When I actually noticed his extreme overuse of the word, I thought breaking the habit would be difficult. I explained to him, many times, how he wasn’t using the word properly, and that it was not needed to communicate his thoughts.

“Pretend it’s a bad word,” I told him, “a word you’re not allowed to say.” He nodded, fought me a little, but then agreed to try and stop. My son agreeing with me is a rare thing of beauty that I always appreciate, and we started to pretend it was a bad word. And then we pretended some more.

“Hey,” I was saying to him several times a day, “you actually just said it.”

“You just said it, too, Dad,” and he would actually laugh hysterically.

After about a week, he surprised me and started to catch himself saying it. Within three weeks, he had almost completely dropped the word from his usual sentence-speaking habits.
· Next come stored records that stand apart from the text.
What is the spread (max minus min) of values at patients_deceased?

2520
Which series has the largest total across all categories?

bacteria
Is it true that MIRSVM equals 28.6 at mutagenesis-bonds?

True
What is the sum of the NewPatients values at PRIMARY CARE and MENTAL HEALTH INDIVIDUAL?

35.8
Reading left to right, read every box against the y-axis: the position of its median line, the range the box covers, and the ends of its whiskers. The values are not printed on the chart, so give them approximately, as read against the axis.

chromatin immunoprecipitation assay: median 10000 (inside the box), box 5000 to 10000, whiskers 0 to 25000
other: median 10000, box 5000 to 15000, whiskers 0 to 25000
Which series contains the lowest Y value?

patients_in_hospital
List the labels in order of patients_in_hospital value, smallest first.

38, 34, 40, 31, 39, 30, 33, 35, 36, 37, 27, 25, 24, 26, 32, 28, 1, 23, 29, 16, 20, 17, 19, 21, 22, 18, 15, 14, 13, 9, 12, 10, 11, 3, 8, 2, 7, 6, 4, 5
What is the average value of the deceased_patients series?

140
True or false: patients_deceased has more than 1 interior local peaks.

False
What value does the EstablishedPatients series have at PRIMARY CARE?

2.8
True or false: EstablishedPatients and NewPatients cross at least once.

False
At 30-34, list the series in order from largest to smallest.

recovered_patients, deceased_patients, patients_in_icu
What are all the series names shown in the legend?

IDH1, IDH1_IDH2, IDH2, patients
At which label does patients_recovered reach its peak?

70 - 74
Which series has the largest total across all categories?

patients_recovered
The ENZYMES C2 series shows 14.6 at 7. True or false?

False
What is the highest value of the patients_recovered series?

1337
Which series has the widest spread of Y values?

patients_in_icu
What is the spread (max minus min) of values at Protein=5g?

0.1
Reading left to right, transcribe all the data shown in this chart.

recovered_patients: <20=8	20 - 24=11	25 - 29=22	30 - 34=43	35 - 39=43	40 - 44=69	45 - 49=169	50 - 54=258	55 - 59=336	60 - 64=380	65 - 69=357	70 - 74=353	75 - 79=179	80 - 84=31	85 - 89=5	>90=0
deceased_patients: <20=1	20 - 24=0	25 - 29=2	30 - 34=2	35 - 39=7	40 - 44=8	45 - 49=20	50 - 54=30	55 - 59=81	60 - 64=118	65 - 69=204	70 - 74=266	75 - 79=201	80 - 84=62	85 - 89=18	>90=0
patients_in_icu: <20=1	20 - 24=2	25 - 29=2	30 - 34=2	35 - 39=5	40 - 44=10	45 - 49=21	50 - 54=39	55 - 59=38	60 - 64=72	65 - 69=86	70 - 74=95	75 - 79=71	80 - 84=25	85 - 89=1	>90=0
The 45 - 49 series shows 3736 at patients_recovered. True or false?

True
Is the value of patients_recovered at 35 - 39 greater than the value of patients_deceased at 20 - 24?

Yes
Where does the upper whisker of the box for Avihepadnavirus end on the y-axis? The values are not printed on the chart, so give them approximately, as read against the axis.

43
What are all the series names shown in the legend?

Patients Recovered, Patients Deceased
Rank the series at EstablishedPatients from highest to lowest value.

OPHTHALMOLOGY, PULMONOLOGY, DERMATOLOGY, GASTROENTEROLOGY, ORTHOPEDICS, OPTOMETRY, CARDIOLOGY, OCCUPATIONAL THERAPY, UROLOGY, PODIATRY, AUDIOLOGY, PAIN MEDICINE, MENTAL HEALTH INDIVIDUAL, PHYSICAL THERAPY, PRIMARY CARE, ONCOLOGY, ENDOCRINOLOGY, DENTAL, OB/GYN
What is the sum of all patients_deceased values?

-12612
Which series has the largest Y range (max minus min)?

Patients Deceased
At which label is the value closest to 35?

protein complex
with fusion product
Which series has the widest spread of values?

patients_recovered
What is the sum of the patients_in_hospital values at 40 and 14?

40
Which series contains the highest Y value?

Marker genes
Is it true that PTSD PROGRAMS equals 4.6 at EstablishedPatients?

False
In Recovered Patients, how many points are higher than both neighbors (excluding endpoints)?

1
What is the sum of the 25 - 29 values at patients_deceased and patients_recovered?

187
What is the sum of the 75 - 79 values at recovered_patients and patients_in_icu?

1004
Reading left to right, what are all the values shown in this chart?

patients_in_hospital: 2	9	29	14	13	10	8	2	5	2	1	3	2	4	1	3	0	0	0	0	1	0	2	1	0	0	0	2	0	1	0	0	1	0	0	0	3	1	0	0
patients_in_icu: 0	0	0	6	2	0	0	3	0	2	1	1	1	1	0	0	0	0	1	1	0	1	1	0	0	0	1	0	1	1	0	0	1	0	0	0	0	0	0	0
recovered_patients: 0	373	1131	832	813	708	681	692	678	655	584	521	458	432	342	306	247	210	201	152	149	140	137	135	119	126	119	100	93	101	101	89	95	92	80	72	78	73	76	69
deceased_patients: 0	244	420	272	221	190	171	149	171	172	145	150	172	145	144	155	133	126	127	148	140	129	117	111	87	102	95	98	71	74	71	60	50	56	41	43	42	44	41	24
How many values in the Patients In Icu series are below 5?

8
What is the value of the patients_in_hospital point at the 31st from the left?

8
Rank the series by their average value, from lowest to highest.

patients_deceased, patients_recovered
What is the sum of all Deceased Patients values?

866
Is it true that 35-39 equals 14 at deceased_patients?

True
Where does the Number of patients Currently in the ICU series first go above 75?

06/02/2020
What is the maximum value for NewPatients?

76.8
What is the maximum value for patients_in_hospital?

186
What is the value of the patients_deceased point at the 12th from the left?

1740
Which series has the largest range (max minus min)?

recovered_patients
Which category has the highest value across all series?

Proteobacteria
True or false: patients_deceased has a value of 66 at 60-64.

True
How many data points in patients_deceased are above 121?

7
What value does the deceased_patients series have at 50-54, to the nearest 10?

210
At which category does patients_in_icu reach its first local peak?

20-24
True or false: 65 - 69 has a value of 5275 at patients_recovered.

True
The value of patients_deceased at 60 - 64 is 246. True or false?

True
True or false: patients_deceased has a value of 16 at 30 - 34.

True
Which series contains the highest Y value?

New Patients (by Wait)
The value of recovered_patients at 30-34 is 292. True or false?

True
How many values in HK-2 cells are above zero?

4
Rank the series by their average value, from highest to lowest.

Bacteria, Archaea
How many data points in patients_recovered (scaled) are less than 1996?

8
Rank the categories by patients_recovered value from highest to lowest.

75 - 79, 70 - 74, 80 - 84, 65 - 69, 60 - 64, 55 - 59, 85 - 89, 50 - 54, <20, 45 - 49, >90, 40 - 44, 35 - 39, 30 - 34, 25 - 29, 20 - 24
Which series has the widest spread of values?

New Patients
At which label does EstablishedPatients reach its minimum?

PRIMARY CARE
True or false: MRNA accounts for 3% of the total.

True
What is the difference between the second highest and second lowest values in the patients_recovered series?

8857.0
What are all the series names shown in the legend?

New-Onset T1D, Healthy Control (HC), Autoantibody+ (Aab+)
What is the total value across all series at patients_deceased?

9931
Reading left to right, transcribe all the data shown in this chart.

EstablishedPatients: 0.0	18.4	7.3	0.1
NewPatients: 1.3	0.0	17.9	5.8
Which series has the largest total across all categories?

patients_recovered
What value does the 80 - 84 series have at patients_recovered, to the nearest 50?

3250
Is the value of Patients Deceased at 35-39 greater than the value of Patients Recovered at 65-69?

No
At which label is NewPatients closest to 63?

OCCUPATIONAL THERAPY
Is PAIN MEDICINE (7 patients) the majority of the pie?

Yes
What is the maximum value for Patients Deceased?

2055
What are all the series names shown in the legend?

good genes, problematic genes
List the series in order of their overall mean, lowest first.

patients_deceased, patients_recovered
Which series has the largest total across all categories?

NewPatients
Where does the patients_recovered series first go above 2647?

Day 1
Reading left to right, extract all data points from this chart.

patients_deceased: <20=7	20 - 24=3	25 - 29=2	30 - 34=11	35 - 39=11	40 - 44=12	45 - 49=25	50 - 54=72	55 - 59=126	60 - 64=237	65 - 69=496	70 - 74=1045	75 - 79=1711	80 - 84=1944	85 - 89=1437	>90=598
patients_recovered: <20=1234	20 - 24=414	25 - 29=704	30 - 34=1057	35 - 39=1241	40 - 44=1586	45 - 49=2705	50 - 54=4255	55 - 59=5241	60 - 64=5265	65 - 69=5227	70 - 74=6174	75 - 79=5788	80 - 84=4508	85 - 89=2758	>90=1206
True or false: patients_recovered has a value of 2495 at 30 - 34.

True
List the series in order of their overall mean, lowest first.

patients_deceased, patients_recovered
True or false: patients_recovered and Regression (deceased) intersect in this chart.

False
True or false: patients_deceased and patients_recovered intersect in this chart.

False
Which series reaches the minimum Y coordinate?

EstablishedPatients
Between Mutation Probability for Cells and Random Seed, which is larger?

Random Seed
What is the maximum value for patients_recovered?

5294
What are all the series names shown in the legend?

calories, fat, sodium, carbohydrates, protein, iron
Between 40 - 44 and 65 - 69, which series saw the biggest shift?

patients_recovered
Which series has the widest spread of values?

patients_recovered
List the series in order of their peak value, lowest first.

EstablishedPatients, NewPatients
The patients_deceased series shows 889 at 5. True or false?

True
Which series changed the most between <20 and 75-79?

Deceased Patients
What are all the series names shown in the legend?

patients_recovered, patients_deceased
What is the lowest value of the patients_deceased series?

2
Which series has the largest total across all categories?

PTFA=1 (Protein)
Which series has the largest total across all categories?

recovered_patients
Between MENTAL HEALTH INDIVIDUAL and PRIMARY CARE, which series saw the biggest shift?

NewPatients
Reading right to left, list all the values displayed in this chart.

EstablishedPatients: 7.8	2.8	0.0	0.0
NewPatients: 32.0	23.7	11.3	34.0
Hooray! I was very happy—the kid had self-actualized himself.

But. And there’s always a but, isn’t there? As I was congratulating my oldest son for beating the actually ailment, I quickly discovered just how contagious and toxic “actually” can be—my youngest son was now saying stuff like “Actually, I’m pretty good at that game” and “I actually don’t need to look at my spelling words.” The wife also started throwing the word into her sentences as casually as she did when using “a” or “the”.

And sadly, I am actually using it a lot now, too.

* * * * *

Remember School House Rock? “Lolly, Lolly, Lolly, Get Your Adverbs Here”? Take a look again at this little gem of education brilliance—not one mention of “actually.”

This is where I could jump up on a soapy box and talk for hours (minutes?) about how stupid overusing actually—or any word—sounds, let alone how bad overusing a word looks in print (see some of the above paragraphs). I’m not a grammar snob, and I won’t pretend to be one now. I’m not worried about adverbs and never will be. Instead, I’m going to start working on a self cure for this verbal affliction—everyone else is actually on their own.